ACTIVITY LIST =
A: What two kinds of optimization does the patch discussion say the patch contains?
B: Update the patch discussion from "[ovs-dev] [PATCH] dpif-netdev: Refactor" to "my answers inline.", replacing "comments" with "remarks".
C: Go on with the patch discussion from the point where it stops.

EXERCISE PASSAGE =

********************

[ovs-dev] [PATCH] dpif-netdev: Refactor datapath flow cache

Fri Jan 5 15:12:51 UTC 2018

Hi Yipeng,

Thank you very much for your comments. Please find my answers inline.

Regards, Jan

> -----Original Message-----
> From: Wang, Yipeng1 [mailto:yipeng1.wang at intel.com]
> Sent: Wednesday, 20 December, 2017 00:09
> To: Jan Scheurich <jan.scheurich at ericsson.com>; dev at openvswitch.org
> Cc: Gobriel, Sameh <sameh.gobriel at intel.com>; Tai, Charlie <charlie.tai at intel.com>
> Subject: RE: [PATCH] dpif-netdev: Refactor datapath flow cache
> 
> Hi, Jan,
> 
> Please see my comments inlined.
> 
> Thanks
> Yipeng
> 
> >-----Original Message-----
> >From: Jan Scheurich [mailto:jan.scheurich at ericsson.com]
> >Sent: Monday, December 18, 2017 9:01 AM
> >To: Wang, Yipeng1 <yipeng1.wang at intel.com>; dev at openvswitch.org
> >Cc: Gobriel, Sameh <sameh.gobriel at intel.com>; Tai, Charlie
> ><charlie.tai at intel.com>
> >Subject: RE: [PATCH] dpif-netdev: Refactor datapath flow cache
> >
> >Hi Yipeng,
> >
> >Thanks a lot for your feedback. Please find some responses below.
> >
> >Regards, Jan
> >
> >
> >From: Wang, Yipeng1 [mailto:yipeng1.wang at intel.com]
> >Sent: Sunday, 17 December, 2017 19:49
> >To: Jan Scheurich <jan.scheurich at ericsson.com>; dev at openvswitch.org
> >Cc: Gobriel, Sameh <sameh.gobriel at intel.com>; Tai, Charlie
> ><charlie.tai at intel.com>
> >Subject: RE: [PATCH] dpif-netdev: Refactor datapath flow cache
> >
> >Hi, Jan
> >
> >We went through the code and did some performance comparisons. We
> >notice that the patch contains two parts of optimizations: EMC
> >simplifying/resizing, and another layer of cache added before megaflow cache.

********************

INFORMATION PROVIDED =

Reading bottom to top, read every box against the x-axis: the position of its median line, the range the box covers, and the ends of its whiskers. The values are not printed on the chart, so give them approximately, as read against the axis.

********************

RESPONSES TO THE EXERCISE =
A: EMC simplifying/resizing, and another layer of cache added before the megaflow cache.

B:
[ovs-dev] [PATCH] dpif-netdev: Refactor datapath flow cache

Fri Jan 5 15:12:51 UTC 2018

Hi Yipeng,

Thank you very much for your remarks. Please find my answers inline.

C:
> >The new cache idea has the same direction with our cuckoo distributor(CD)
> >proposal we posted back in April
> >(https://mail.openvswitch.org/pipermail/ovs-dev/2017-April/330570.html
> ><https://mail.openvswitch.org/pipermail/ovs-dev/2017-April/330570.html> )
> >and presented in OvS 2017 conference. Comparing to our patch, we saw pros
> >and cons for both CD and DFC, and currently seeking a way to combine the
> >benefits of both patches. We are also seeking other ways to further simplify
> >current datapath, to have a scalable while simple solution. Below are some
> >detailed comments:
> >
> >For EMC part, we wonder if you enabled transparent huge page (THP) during
> >the test. For our test case, the new EMC only gives a little speedup if THP
> >enabled, since with huge page, reducing EMC entry does not benefit much.
> >Also, reducing 2-hash to 1-hash actually harms certain traffic patterns we
> >tested. I guess the optimization will largely depend on traffic patterns.
> >Another question is that it seems when EMC lookup does
> >"netdev_flow_key_equal_mf", the key length is not initialized yet. Thus, the
> >key comparison actually does not do correctly. Could you please double check?
> >
> >[Jan] Yes, THP is enabled on my test setup, but I have doubts that it
> >significantly boosts the performance of the DFC/EMC by transparently
> >allocating that memory on a hugepage. Do you have a means to check that on
> >a running OVS?
> 
> [Wang, Yipeng] In my test, I compared the proposed EMC with current EMC with same 16k entries.
> If I turned off THP, the current EMC will cause many TLB misses because of its larger entry size, which I profiled with vTunes.
> Once I turned on THP with no other changes, the current EMC's throughput increases a lot and is comparable with the newly
> proposed EMC. From vTunes, the EMC lookup TLB misses decreases from 100 million to 0 during the 30sec profiling time.
> So if THP is enabled, reducing EMC entry size may not give too much benefit comparing to the current EMC.
> It is worth to mention that they both use similar amount of CPU cache since only the miniflow struct is accessed by CPU,
> thus the TLB should be the major concern.

I understand your point. But I can't seem to reproduce the effect of THP on my system. 
I don't have vTunes available, but I guess "perf stat" should also provide TLB miss 
statistics.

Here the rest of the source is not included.